Au cœur de ce contentieux : la résiliation en février 2018 de la concession du terminal à conteneurs de Doraleh, décidée par l’État djiboutien au nom de sa souveraineté. DP World soutenait que cette décision lui avait causé des pertes financières colossales et entendait en faire porter la responsabilité à PDSA.
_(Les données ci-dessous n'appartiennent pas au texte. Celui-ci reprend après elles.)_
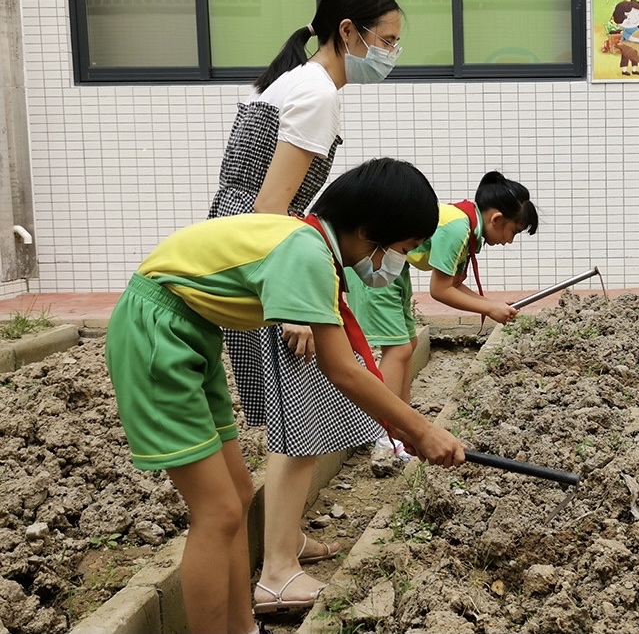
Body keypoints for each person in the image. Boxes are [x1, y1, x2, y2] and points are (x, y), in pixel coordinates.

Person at [106, 158, 466, 634]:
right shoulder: (307, 252)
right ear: (368, 232)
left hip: (189, 331)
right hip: (158, 332)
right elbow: (342, 369)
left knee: (237, 495)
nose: (397, 263)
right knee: (217, 510)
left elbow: (345, 366)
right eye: (402, 249)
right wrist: (420, 429)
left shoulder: (310, 242)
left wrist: (408, 428)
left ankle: (242, 627)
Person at [207, 0, 404, 612]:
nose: (392, 53)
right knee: (300, 418)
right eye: (387, 40)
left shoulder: (292, 82)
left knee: (290, 412)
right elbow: (272, 208)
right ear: (348, 32)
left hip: (243, 244)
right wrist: (291, 305)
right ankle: (277, 574)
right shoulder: (317, 93)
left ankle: (286, 543)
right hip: (264, 252)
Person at [346, 170, 538, 453]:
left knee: (409, 344)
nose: (509, 241)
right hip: (377, 264)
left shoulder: (467, 226)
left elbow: (453, 285)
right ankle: (385, 435)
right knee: (397, 349)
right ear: (497, 219)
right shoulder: (459, 229)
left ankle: (402, 424)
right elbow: (440, 290)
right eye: (514, 231)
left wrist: (491, 305)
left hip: (394, 266)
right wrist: (489, 307)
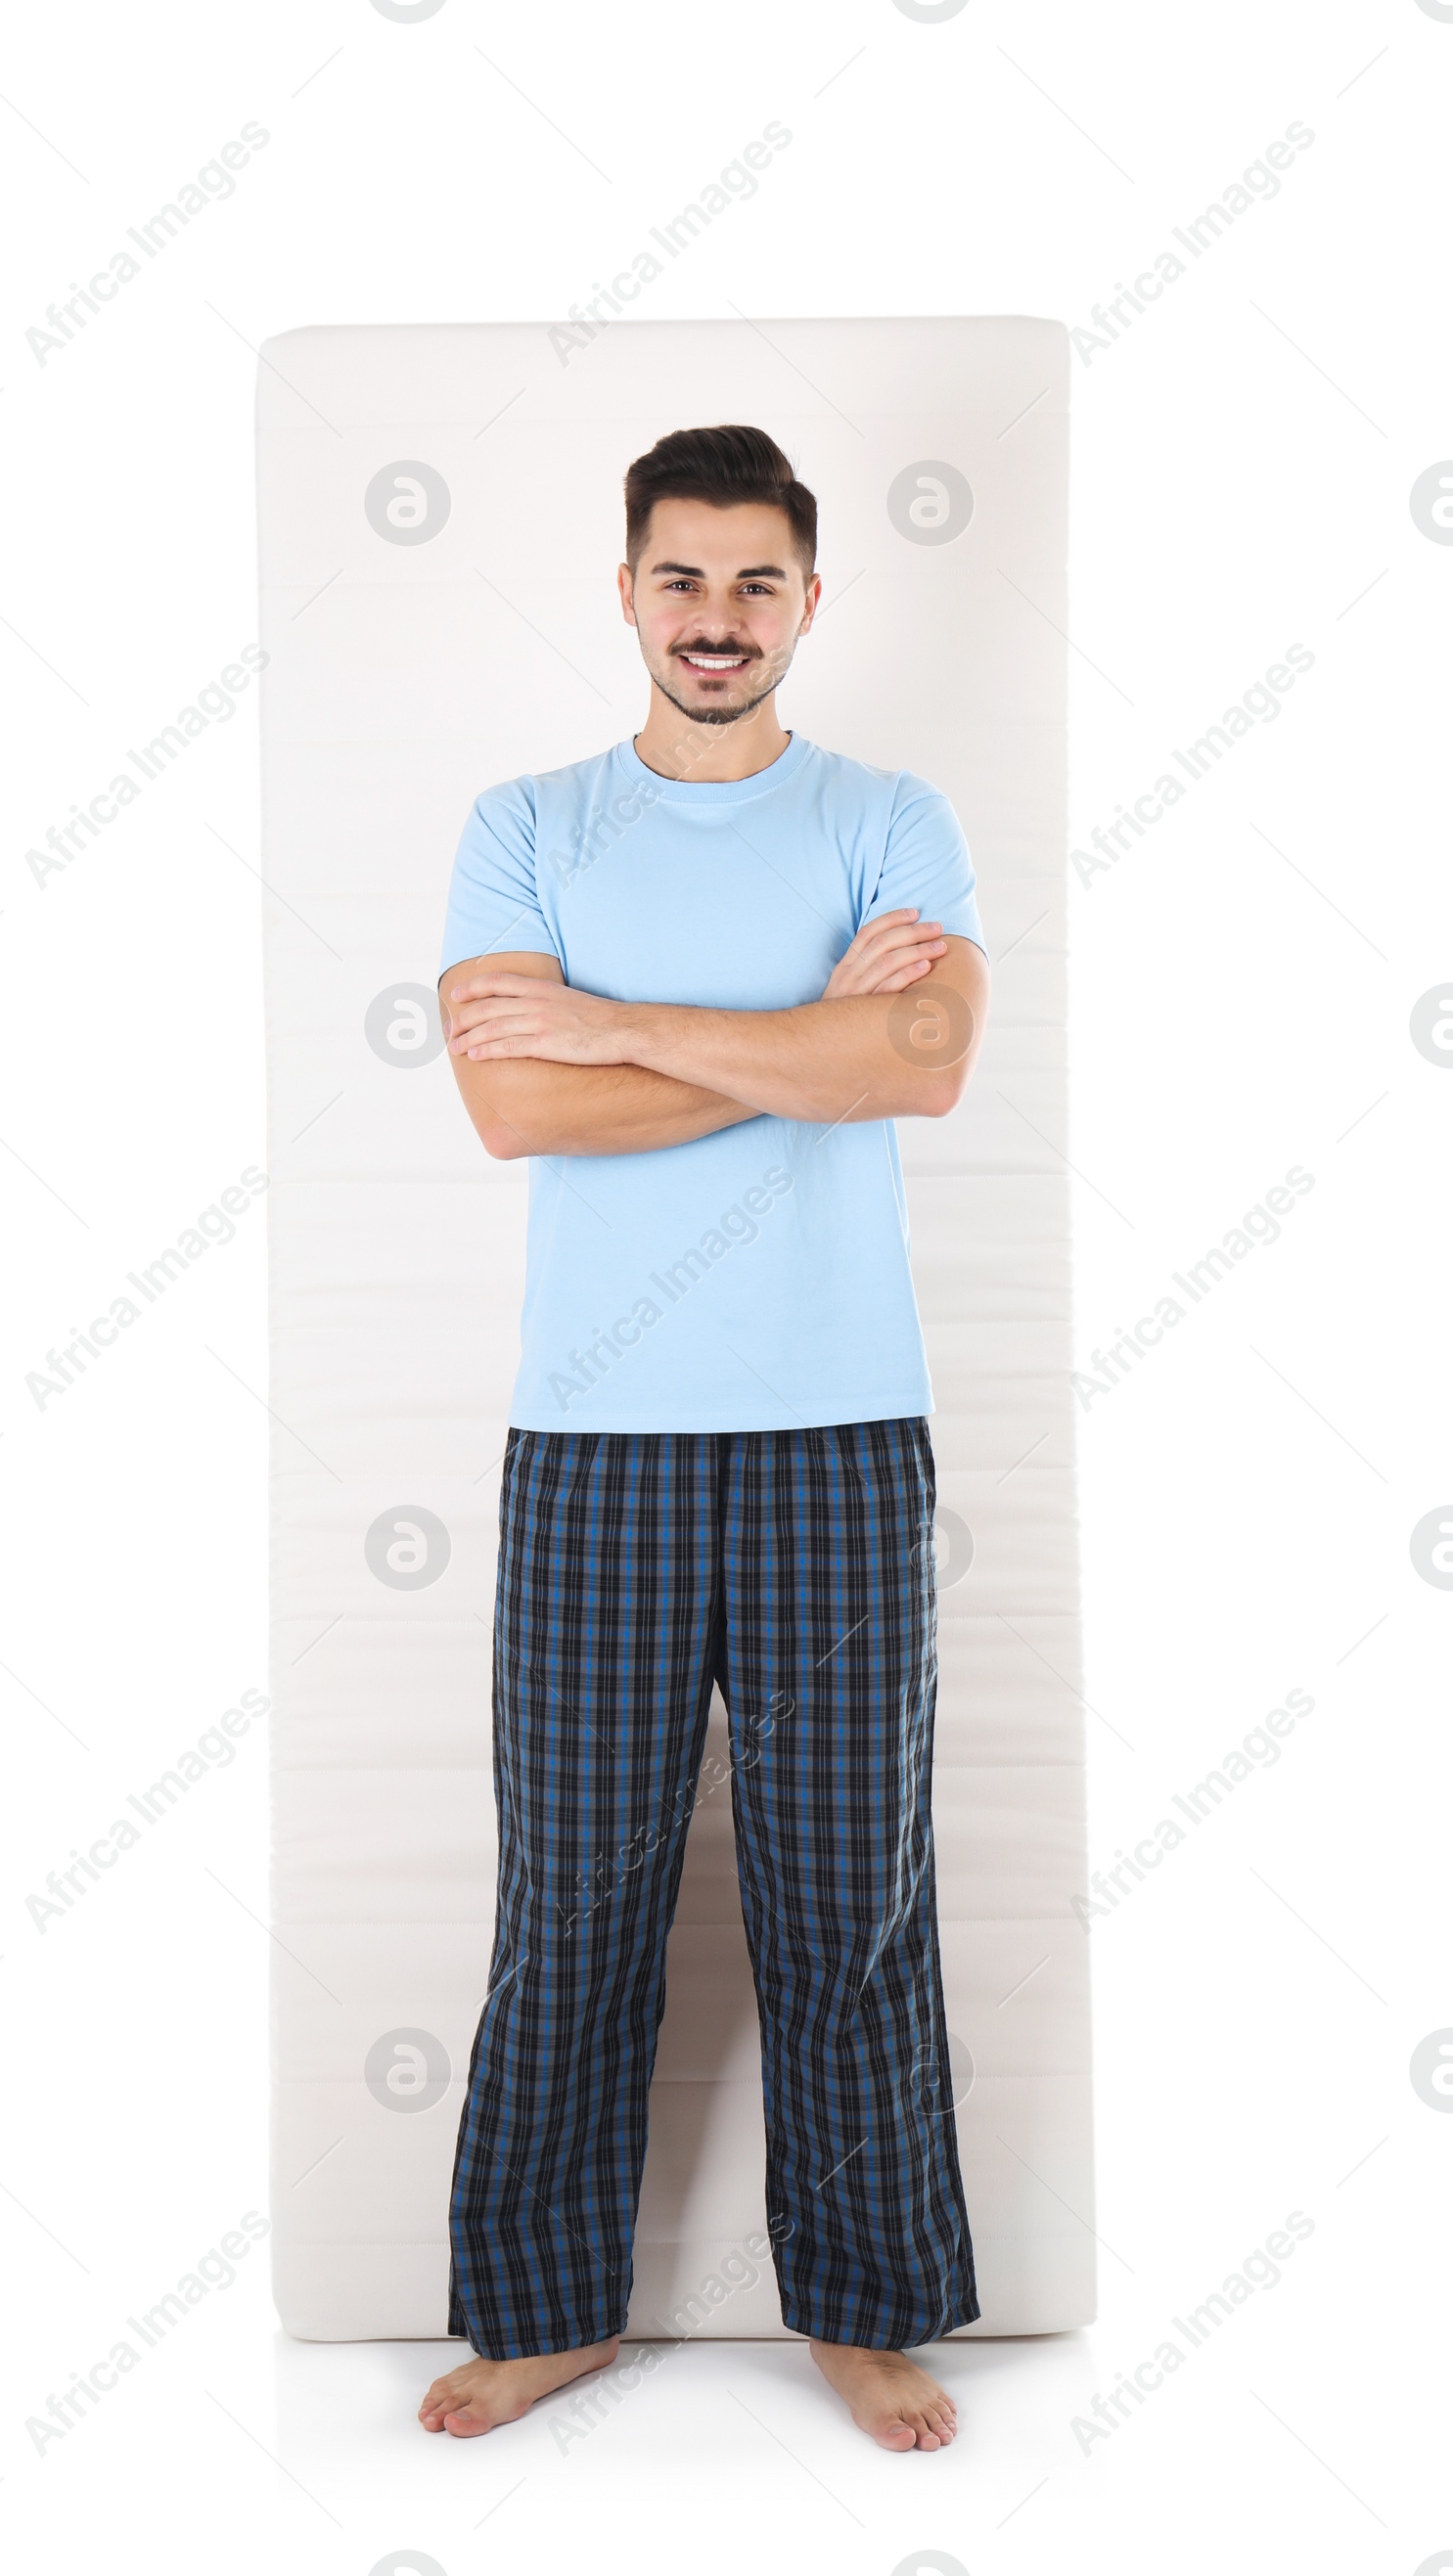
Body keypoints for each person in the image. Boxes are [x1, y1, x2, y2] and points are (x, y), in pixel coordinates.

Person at [421, 423, 990, 2455]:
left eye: (757, 583)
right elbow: (513, 1111)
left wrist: (626, 1019)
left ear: (808, 602)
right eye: (683, 580)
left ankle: (863, 2308)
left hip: (841, 1428)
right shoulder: (526, 823)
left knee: (846, 1893)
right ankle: (543, 2305)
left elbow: (916, 1059)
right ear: (628, 593)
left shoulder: (889, 814)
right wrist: (789, 1037)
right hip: (594, 1436)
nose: (718, 618)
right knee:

La sentence arbitrale est venue balayer ces arguments. Le juge a rappelé que PDSA, entité de droit privé, n’avait aucun rôle ni aucune responsabilité dans la fin de la concession, laquelle relevait exclusivement d’une décision souveraine de l’État. La demande de dédommagements a été déclarée infondée et intégralement rejetée. Plus encore, DP World a été condamnée à prendre en charge l’intégralité des frais d’arbitrage et à rembourser à PDSA ses frais de défense, pour un montant de 1,85 million de dollars.
Cette issue marque un tournant dans une longue série de procédures engagées par l’opérateur émirati contre Djibouti. Elle conforte la position des autorités djiboutiennes, qui dénoncent depuis plusieurs années les recours abusifs et les campagnes de pression médiatique orchestrées par DP World.
Au-delà du strict plan juridique, la décision de la LCIA réaffirme la légitimité de Djibouti à défendre ses intérêts nationaux et à préserver la maîtrise de ses infrastructures stratégiques. Elle illustre également la détermination du pays à affirmer sa souveraineté dans un secteur vital : celui de la gestion portuaire, au cœur de son modèle économique et de sa projection régionale.
Dans un communiqué, le gouvernement djiboutien a salué « une victoire significative » et réitéré sa position : seul un accord négocié directement entre l’État et DP World pourra mettre fin à ce différend commercial, dans le respect des intérêts communs mais surtout de la souveraineté nationale.
En remportant ce bras de fer judiciaire, Djibouti ne se contente pas de repousser une revendication financière jugée démesurée. Le pays envoie également un signal politique fort : ses infrastructures stratégiques ne sauraient être placées sous tutelle étrangère et resteront un pilier de son indépendance économique.